Saadat Ali, Fellay Jacques
School of Life Sciences, Ecole Polytechnique Fédérale de Lausanne, Lausanne, Switzerland.
Swiss Institute of Bioinformatics, Lausanne, Switzerland.
Comput Struct Biotechnol J. 2025 May 28;27:2199-2207. doi: 10.1016/j.csbj.2025.05.022. eCollection 2025.
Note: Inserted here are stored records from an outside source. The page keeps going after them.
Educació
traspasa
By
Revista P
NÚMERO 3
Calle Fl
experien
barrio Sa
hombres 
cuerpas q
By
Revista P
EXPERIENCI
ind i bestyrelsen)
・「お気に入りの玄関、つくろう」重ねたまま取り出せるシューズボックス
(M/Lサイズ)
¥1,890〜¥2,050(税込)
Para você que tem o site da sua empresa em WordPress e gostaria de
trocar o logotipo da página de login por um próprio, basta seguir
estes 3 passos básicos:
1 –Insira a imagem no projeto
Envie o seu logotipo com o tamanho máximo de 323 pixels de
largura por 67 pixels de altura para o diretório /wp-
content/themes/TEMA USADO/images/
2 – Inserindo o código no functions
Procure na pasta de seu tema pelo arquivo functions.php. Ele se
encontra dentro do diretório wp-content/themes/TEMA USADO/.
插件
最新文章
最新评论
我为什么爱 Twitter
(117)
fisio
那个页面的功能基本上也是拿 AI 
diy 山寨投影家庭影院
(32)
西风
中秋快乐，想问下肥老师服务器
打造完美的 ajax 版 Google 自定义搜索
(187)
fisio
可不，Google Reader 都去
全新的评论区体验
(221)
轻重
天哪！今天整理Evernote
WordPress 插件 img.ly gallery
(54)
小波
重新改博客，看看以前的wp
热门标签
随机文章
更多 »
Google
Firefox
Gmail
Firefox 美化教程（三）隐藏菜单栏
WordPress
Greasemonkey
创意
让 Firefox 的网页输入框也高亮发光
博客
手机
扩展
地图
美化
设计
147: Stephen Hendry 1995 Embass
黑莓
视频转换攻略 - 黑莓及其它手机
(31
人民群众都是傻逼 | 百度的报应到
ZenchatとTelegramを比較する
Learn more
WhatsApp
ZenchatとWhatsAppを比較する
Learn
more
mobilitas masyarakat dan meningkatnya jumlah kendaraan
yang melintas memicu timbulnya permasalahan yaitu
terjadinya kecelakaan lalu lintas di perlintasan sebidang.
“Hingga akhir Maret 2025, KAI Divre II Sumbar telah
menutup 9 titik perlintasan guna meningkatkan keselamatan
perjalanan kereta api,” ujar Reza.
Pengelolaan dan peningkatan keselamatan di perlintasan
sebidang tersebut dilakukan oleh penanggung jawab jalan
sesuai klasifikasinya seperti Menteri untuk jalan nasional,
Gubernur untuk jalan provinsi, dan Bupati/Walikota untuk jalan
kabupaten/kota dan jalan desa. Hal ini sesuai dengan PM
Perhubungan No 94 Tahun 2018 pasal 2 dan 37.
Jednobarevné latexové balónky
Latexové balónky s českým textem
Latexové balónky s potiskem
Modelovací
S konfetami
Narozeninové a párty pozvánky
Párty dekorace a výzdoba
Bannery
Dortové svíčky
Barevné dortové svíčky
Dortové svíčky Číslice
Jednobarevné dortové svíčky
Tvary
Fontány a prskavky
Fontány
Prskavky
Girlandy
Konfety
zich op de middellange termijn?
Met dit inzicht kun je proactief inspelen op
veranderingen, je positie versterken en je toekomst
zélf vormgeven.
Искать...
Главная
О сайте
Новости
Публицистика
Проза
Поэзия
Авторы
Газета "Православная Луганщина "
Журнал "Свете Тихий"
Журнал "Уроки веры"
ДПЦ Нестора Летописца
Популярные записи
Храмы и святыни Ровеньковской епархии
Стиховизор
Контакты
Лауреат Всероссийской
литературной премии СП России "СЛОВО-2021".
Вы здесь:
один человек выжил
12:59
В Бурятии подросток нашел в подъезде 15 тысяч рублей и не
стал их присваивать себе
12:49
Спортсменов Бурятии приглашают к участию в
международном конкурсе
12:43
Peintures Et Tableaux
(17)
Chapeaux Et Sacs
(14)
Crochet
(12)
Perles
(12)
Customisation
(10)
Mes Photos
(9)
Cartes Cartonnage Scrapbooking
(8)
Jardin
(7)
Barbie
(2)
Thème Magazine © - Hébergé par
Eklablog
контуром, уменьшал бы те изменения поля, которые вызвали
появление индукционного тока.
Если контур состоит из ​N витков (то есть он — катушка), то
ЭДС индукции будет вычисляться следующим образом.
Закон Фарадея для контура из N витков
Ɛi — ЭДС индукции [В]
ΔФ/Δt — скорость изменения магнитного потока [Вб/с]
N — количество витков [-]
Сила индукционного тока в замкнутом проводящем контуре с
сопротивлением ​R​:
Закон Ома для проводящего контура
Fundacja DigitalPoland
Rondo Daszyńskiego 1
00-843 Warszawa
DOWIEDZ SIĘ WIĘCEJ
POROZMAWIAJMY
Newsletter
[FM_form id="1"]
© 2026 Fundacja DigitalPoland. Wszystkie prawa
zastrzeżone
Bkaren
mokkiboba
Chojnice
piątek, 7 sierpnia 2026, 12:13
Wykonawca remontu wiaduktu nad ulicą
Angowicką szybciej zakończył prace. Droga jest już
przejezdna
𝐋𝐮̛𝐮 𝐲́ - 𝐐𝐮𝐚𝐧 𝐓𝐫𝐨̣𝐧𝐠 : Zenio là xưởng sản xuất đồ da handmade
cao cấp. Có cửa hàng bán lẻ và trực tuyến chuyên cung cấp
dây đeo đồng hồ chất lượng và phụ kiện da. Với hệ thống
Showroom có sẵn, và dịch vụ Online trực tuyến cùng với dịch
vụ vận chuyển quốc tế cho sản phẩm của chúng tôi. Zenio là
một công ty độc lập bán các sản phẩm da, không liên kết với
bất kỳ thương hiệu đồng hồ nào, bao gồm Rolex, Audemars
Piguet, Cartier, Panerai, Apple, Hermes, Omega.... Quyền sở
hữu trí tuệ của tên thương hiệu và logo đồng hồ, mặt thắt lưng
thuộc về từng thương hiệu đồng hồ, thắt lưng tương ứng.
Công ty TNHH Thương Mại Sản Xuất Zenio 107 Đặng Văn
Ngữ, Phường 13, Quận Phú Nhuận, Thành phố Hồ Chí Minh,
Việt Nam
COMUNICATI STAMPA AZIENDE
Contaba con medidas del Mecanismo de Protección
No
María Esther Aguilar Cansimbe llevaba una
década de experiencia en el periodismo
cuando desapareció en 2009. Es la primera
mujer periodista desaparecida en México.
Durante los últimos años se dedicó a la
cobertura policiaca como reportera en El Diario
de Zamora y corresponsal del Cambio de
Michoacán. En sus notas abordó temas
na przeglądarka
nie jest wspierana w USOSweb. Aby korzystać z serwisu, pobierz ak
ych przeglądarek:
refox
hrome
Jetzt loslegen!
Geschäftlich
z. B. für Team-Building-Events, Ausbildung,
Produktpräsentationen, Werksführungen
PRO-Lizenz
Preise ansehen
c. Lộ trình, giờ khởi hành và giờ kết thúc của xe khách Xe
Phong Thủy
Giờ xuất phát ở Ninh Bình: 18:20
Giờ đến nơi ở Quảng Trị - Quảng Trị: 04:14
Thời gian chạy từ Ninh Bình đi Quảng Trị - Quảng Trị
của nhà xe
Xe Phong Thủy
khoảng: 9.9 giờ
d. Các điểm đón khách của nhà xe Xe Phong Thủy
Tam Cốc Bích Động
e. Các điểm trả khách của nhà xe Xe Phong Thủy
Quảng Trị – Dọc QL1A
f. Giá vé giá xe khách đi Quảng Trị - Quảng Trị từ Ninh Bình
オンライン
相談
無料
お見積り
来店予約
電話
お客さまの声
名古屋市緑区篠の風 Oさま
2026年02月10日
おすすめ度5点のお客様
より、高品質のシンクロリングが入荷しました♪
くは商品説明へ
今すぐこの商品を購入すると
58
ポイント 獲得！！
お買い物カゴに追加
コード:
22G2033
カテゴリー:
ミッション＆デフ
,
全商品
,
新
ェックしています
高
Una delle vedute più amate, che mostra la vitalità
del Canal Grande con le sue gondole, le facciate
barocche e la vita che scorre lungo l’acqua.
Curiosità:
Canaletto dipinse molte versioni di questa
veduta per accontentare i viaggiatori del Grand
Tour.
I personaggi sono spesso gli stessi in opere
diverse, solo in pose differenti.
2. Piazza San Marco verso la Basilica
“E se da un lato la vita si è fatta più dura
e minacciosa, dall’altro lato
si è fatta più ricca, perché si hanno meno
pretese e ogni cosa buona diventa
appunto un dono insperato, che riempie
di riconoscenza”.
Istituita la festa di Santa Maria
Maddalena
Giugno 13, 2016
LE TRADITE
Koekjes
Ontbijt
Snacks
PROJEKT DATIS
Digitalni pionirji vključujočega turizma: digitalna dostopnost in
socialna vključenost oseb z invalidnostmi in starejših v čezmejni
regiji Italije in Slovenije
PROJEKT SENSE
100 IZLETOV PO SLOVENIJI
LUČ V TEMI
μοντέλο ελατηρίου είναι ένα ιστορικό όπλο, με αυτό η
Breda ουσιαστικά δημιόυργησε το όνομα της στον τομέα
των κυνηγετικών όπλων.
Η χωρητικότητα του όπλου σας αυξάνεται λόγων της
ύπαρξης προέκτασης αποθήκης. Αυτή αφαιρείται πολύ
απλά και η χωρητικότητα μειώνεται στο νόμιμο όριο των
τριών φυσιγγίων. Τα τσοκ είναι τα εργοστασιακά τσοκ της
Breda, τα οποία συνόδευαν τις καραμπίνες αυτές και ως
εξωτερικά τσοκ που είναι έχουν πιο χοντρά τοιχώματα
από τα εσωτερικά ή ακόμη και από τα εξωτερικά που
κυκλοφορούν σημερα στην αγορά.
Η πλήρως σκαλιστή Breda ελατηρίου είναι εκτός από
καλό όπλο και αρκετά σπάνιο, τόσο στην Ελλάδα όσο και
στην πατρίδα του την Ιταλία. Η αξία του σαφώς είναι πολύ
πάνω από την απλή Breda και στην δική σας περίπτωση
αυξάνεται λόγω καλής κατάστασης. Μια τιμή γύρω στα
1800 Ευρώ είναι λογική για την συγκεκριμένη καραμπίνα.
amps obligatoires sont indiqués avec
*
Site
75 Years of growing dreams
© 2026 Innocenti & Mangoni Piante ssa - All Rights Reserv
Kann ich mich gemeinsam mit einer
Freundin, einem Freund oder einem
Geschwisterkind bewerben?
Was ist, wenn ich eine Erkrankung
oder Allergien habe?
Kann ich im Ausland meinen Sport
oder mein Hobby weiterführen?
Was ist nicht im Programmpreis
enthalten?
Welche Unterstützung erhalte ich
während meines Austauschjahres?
Elucidating the functional effects of missense variants is crucial yet challenging. To investigate their impact, we fine-tuned protein language models, including ESM2 and ProtT5, to classify 20 protein features at amino acid resolution. In addition, we trained a fully connected neural network classifier on frozen embeddings and compared its performance to fine-tuning in order to quantify the added value of task-specific adaptation. We then used the fine-tuned models to: 1) identify protein features enriched in either pathogenic or benign missense variants, and 2) compare the predicted feature profiles of proteins with reference and alternate alleles to understand how missense variants affect protein functionality. We show that our models can be used to reclassify variants of uncertain significance and provide mechanistic insights into the functional consequences of missense mutations.
阐明错义变体的功能影响至关重要但具有挑战性。为了研究它们的影响,我们对包括ESM2和ProtT5在内的蛋白质语言模型进行了微调,以在氨基酸分辨率下对20种蛋白质特征进行分类。此外,我们在冻结的嵌入上训练了一个全连接神经网络分类器,并将其性能与微调进行比较,以量化特定任务适应的附加值。然后,我们使用微调后的模型来:1)识别在致病性或良性错义变体中富集的蛋白质特征,以及2)比较具有参考等位基因和替代等位基因的蛋白质的预测特征谱,以了解错义变体如何影响蛋白质功能。我们表明,我们的模型可用于重新分类意义不确定的变体,并对错义突变的功能后果提供机制性见解。